Nothing in the listing may be skipped; repeat it all exactly.

· · ·

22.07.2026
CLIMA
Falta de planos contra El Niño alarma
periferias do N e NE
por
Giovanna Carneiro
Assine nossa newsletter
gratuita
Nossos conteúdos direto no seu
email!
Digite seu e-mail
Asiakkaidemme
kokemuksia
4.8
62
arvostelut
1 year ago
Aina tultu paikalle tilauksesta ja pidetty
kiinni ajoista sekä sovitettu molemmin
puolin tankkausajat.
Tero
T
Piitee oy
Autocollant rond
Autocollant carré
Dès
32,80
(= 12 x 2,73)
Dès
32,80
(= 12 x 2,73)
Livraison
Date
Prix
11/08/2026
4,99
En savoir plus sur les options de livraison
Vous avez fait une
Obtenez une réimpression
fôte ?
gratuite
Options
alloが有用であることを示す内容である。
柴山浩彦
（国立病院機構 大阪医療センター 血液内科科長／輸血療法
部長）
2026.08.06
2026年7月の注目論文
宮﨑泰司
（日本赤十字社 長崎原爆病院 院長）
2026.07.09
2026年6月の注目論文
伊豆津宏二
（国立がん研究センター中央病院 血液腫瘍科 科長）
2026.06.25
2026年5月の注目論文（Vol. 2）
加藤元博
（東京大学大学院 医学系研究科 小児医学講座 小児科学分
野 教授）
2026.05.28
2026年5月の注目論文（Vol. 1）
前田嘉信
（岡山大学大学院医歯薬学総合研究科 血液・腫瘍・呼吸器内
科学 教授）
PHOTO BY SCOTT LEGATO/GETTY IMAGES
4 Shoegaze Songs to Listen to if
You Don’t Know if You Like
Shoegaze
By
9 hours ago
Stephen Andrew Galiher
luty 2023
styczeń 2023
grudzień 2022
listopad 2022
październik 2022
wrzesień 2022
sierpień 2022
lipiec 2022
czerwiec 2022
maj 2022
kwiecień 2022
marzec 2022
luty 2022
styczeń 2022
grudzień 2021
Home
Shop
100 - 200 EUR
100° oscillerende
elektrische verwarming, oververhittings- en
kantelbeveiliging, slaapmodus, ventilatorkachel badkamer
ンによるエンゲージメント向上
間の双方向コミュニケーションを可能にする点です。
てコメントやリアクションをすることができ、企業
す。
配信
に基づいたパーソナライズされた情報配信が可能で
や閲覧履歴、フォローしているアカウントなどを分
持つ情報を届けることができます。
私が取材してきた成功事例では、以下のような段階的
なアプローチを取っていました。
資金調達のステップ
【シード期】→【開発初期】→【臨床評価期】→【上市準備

· · ·

## Answer for the task:
22.07.2026
CLIMA
Falta de planos contra El Niño alarma
periferias do N e NE
por
Giovanna Carneiro
Assine nossa newsletter
gratuita
Nossos conteúdos direto no seu
email!
Digite seu e-mail
Asiakkaidemme
kokemuksia
4.8
62
arvostelut
1 year ago
Aina tultu paikalle tilauksesta ja pidetty
kiinni ajoista sekä sovitettu molemmin
puolin tankkausajat.
Tero
T
Piitee oy
Autocollant rond
Autocollant carré
Dès
32,80
(= 12 x 2,73)
Dès
32,80
(= 12 x 2,73)
Livraison
Date
Prix
11/08/2026
4,99
En savoir plus sur les options de livraison
Vous avez fait une
Obtenez une réimpression
fôte ?
gratuite
Options
alloが有用であることを示す内容である。
柴山浩彦
（国立病院機構 大阪医療センター 血液内科科長／輸血療法
部長）
2026.08.06
2026年7月の注目論文
宮﨑泰司
（日本赤十字社 長崎原爆病院 院長）
2026.07.09
2026年6月の注目論文
伊豆津宏二
（国立がん研究センター中央病院 血液腫瘍科 科長）
2026.06.25
2026年5月の注目論文（Vol. 2）
加藤元博
（東京大学大学院 医学系研究科 小児医学講座 小児科学分
野 教授）
2026.05.28
2026年5月の注目論文（Vol. 1）
前田嘉信
（岡山大学大学院医歯薬学総合研究科 血液・腫瘍・呼吸器内
科学 教授）
PHOTO BY SCOTT LEGATO/GETTY IMAGES
4 Shoegaze Songs to Listen to if
You Don’t Know if You Like
Shoegaze
By
9 hours ago
Stephen Andrew Galiher
luty 2023
styczeń 2023
grudzień 2022
listopad 2022
październik 2022
wrzesień 2022
sierpień 2022
lipiec 2022
czerwiec 2022
maj 2022
kwiecień 2022
marzec 2022
luty 2022
styczeń 2022
grudzień 2021
Home
Shop
100 - 200 EUR
100° oscillerende
elektrische verwarming, oververhittings- en
kantelbeveiliging, slaapmodus, ventilatorkachel badkamer
ンによるエンゲージメント向上
間の双方向コミュニケーションを可能にする点です。
てコメントやリアクションをすることができ、企業
す。
配信
に基づいたパーソナライズされた情報配信が可能で
や閲覧履歴、フォローしているアカウントなどを分
持つ情報を届けることができます。
私が取材してきた成功事例では、以下のような段階的
なアプローチを取っていました。
資金調達のステップ
【シード期】→【開発初期】→【臨床評価期】→【上市準備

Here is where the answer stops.